Процесс нарастает: толпа ионов-захватчиков открывает новые ворота, через которые проникают новые ионы натрия. По мере открытия дополнительных каналов усиливается приливная волна натрия, а ионы калия убегают, что и объясняет большой положительный пик, который Ходжкин и Хаксли впервые обнаружили в 1939 году. Суммарный заряд аксона меняет полюс с отрицательного на положительный. Однажды начавшись, этот каскад проводимости не останавливается, а продвигается все дальше и дальше вдоль аксона[122]. Это самораспространяющийся процесс. Одна серия каналов открывается и закрывается, вызывая пик электричества. Этот первый пик (или спайк) вызывает открытие следующей серии каналов на несколько микрометров дальше, что вызывает второй спайк на небольшом расстоянии от первого. Затем возникает третий спайк, еще на несколько микрометров дальше – и так далее, пока импульс не добирается до окончания аксона[123].

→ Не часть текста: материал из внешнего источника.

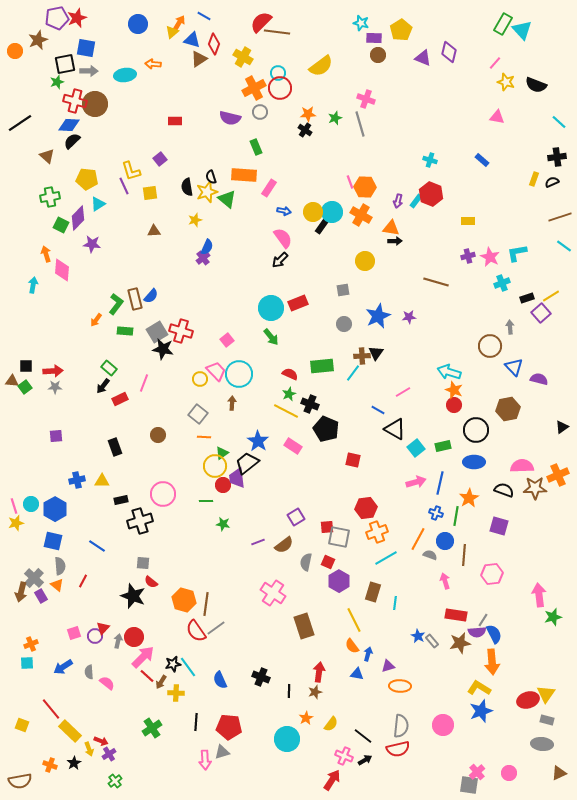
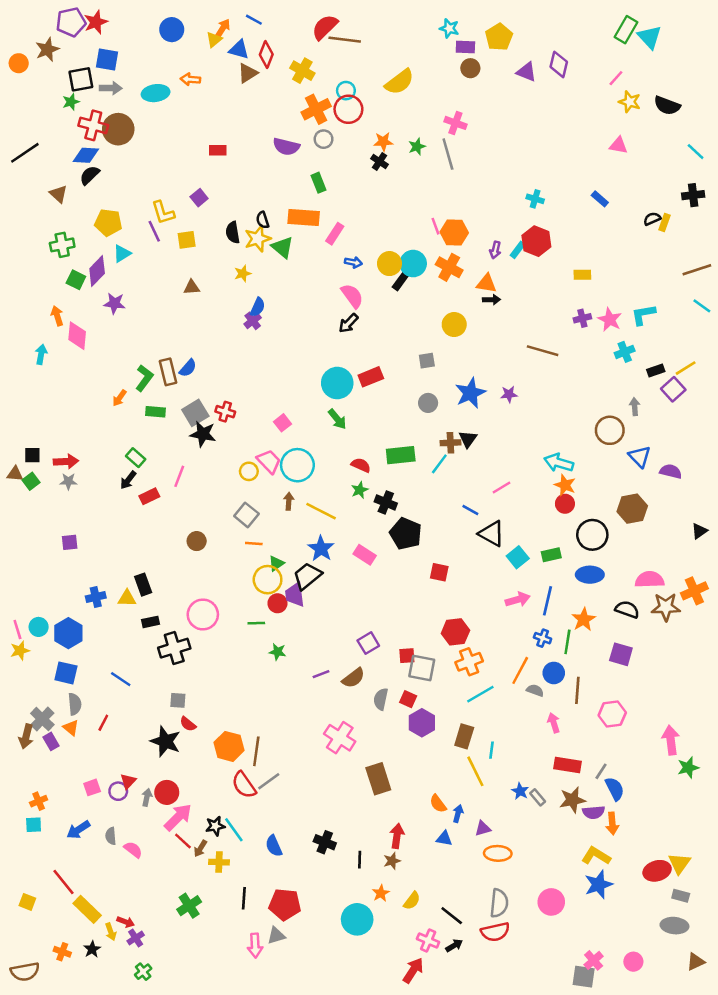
black semicircle: (552, 182) -> (652, 219), moved
red cross: (181, 331) -> (225, 412), size x0.7
yellow line: (286, 411) -> (321, 511), moved
black rectangle: (115, 447) -> (143, 585), moved
yellow line: (354, 620) -> (475, 771), moved
purple semicircle: (477, 632) -> (594, 812), moved
orange arrow: (492, 662) -> (612, 824), size x0.7

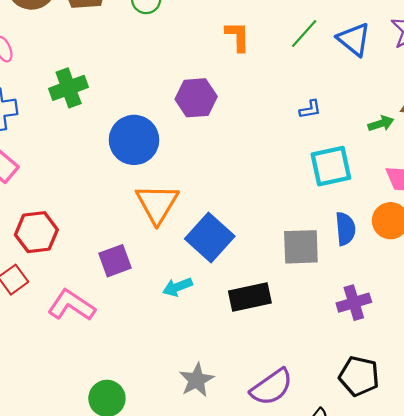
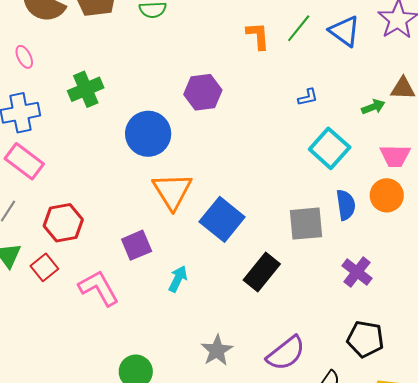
orange L-shape: (238, 36) -> (258, 36), moved
cyan square: (331, 166) -> (330, 148), turned -33
cyan arrow: (178, 287) -> (178, 279), moved, turned 140
black rectangle: (250, 297) -> (262, 272), turned -36
purple cross: (354, 303) -> (357, 272), turned -32
pink L-shape: (71, 305) -> (99, 288), turned 30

Рисунок Сантьяго Рамона-и-Кахаля, изображающий срез сетчатки с несколькими слоями нейронов. Обратите внимание, что некоторые нейроны заканчиваются “бутоном” (в частности, в слое 0, обозначающим часть синапса, и что конец аксона не обязательно физически соприкасается с дендритами (тонкими отростками второго нейрона). Пустой промежуток соответствует синапсу, в котором, как было обнаружено впоследствии, происходит передача химических сигналов (нейромедиаторов), активирующих или ингибирующих вторичный нейрон. Пустое пространство и близость дендритных отростков вторичного нейрона наиболее отчетливо видны в слое F.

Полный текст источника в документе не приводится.